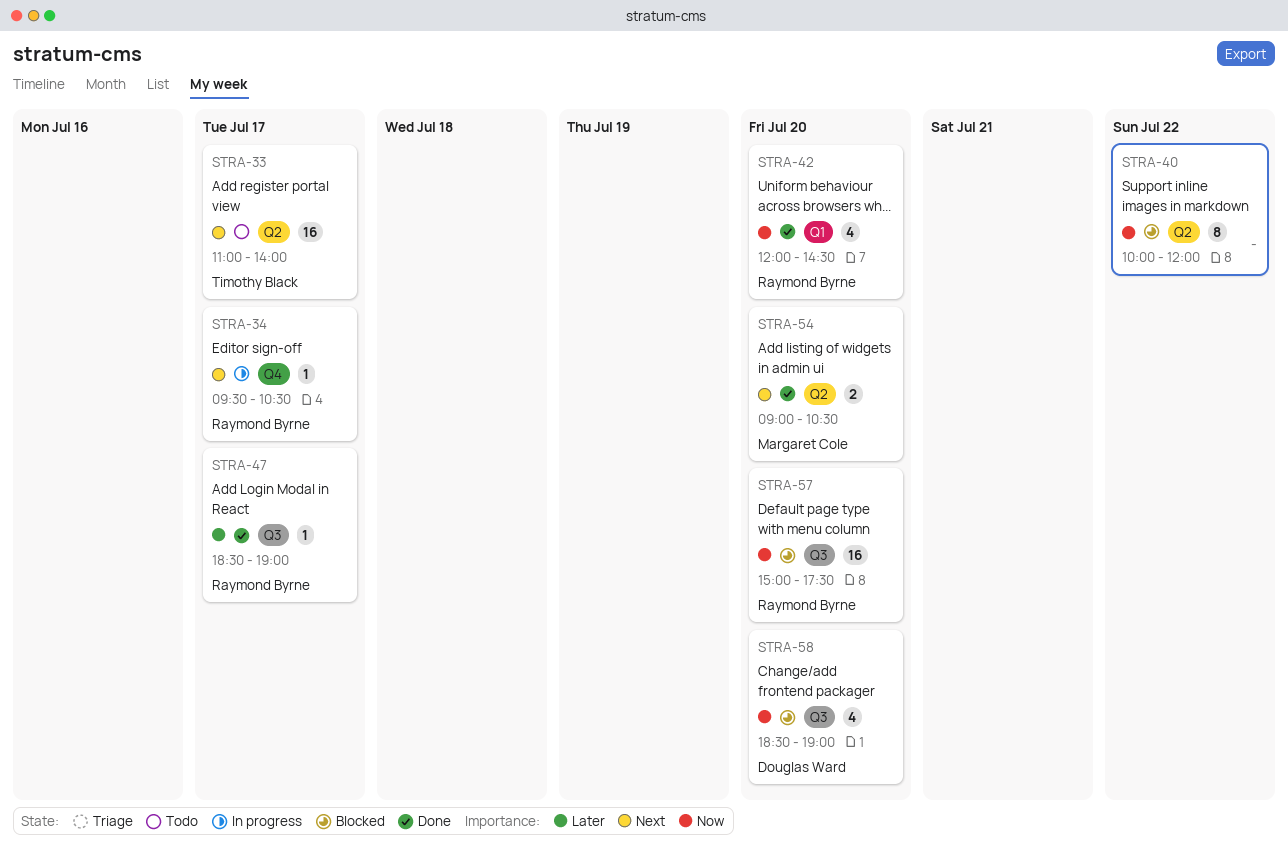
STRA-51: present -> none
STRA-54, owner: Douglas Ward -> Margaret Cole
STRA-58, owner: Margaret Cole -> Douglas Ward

---

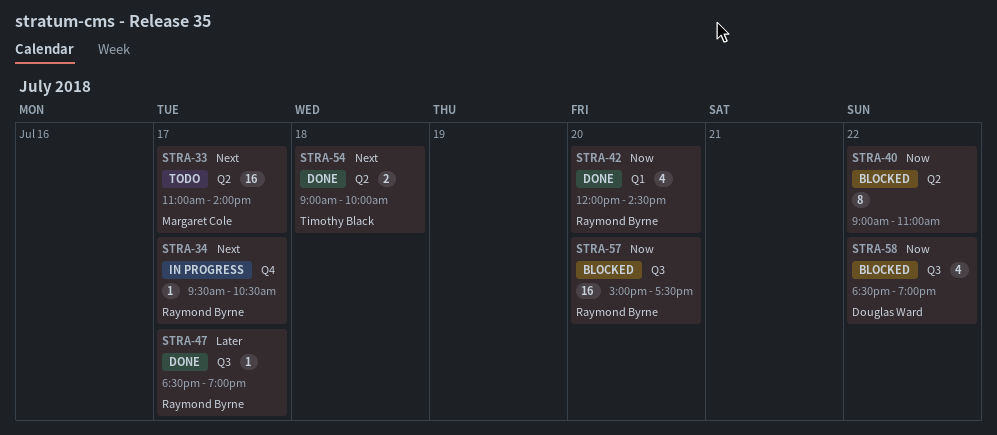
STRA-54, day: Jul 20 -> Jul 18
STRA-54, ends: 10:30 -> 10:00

---

**INSTRUCTIONS TO FOLLOW:** Please go through each line of the data and count those that contain the string "Ward"; give that number alone.

**EXPECTED ANSWER:** 2